Credit: Johns Hopkins APL

Remember when I told you a growing number of defect analysis tools are being developed and commercialized? As a reminder, some of the most common defects created during AM — and among the hardest to prevent — are keyhole formations. They appear during the laser powder bed fusion process.

When the lasers deposit too much energy too quickly into the melted metal or melt pool, tiny bubbles of vapor form and become trapped as the metal cools, weakening a part’s structural integrity. Because they form beneath actively printed layers, keyhole defects are hard to spot in real-time — but not impossible.

To address this issue – and on the heels of the PBF Process and Defect Analysis solution (PDA), the Johns Hopkins Applied Physics Laboratory (APL) in Laurel, Maryland have developed sensors that are fast enough to identify defects before they materialize.

“If we can identify defect formation while still in the melt state, then we have the opportunity to repair these imperfections before they result in performance-limiting flaws,” said Morgan Trexler, who leads APL’s Science of Extreme and Multifunctional Materials program. “We are working to make manufacturing processes more intelligent, which will inherently lead to more rapid manufacturing and trusted components.”

“We can identify rocks below the surface of rivers from space, not because we can actually see them directly, but because we can see rapids where the water flow is disrupted,” explained Steve Storck, project manager and chief scientist for manufacturing technologies in APL’s Research and Exploratory Development Department. “Similarly, if a pore is about to form in a part, then the thermal flow around it will be disrupted, which indicates a defect in the formation process. If we can measure that temperature and spectral anomalies accurately and rapidly, we should be able to tell if something is forming in, underneath or adjacent to the active melting location.”

The researchers hypothesized that these keyhole defects were occurring during transitional states. If they could pause the depositing laser just before the anomaly began to form, then the molten metal could cool long enough to settle and close the vapor depression, preventing bubble formation.

From Concept to Process

A model view of a keyhole defect forming. The slide that is farthest to the right shows vapor trapped within the cooling metal. APL is aiming to prevent defects like this through development of novel sensing methods that detect the anomalies before they fully form.
Credit: Johns Hopkins APL

The team first tested conventional sensors to see if they could identify the defect signatures fast enough, but ran into optical resolution and speed limitations. This prompted a collaboration with Mark Foster, an associate professor of electrical and computer engineering with the Johns Hopkins University’s Whiting School of Engineering, and several Whiting School postdoctoral students to enhance an APL-developed and patented sensor. Melding expertise in materials science, additive manufacturing, optical engineering and data science, they added photodiodes at multiple wavelengths and increased the sample frequency to measure high spatial- and temporal-resolution data on the melt pool and its dynamics, enabling them to gather the information needed to identify the early stages of a keyhole defect on a timescale that could enable real-time repair.
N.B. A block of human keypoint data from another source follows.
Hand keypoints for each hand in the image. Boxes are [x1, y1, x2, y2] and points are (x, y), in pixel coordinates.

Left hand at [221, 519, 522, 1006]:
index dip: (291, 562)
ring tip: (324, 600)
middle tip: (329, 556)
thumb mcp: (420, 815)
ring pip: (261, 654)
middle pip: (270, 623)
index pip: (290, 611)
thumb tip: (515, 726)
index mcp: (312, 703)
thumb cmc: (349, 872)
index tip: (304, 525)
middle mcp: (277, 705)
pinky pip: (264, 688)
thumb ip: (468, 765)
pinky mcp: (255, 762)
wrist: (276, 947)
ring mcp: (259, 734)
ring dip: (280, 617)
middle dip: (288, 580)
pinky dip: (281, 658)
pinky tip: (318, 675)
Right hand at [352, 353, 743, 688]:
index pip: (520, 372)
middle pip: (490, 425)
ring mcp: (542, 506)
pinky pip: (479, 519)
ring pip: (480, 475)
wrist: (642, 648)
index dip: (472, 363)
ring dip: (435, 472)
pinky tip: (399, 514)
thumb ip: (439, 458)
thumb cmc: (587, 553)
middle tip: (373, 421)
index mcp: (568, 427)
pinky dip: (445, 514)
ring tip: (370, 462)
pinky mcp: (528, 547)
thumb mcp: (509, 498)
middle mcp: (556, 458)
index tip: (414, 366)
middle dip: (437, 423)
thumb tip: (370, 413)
With the high-speed sensor up and running, the researchers developed a control framework that could communicate between the sensor and the laser and tell the laser to shut off when the melt pool got too hot and was likely to create a defect — all within 10 to 20 millionths of a second.

Continuing to draw on expertise from across APL, Storck and Pagán reached out to developer Mike Brown, who adapted a high-speed field-programmable gate array — essentially an integrated circuit that can be programmed to meet specific needs — that was originally designed for defense purposes, to seek missiles in the sky.

“One of the unique aspects of working at APL is the ability to leverage technology from areas that seemingly do not relate; for example, we can take the knowledge and expertise we apply to missile defense — responding to measurement inputs very quickly and making adjustments even faster — and apply it to additive manufacturing,” said Storck.

After integrating all the systems, the team successfully demonstrated the system’s ability to respond in a mere 952 nanoseconds — less than one microsecond, or faster than the blink of an eye.

“Those were great results, because at a minimum we need to measure at least twice as fast as what’s actually happening physically, so we can capture the peaks and valleys of the spectral response as it correlates to temperature,” Storck explained. “Our system can measure the spectral and temperature readings and respond 10 times faster than required based on simulations of keyhole formation.”

The team plans to incorporate artificial intelligence into the process to speed up the feedback loop and more accurately indicate where and how the defects are forming. Storck said this will enable real-time control and repair as APL works toward producing parts that can be trusted straight from the build.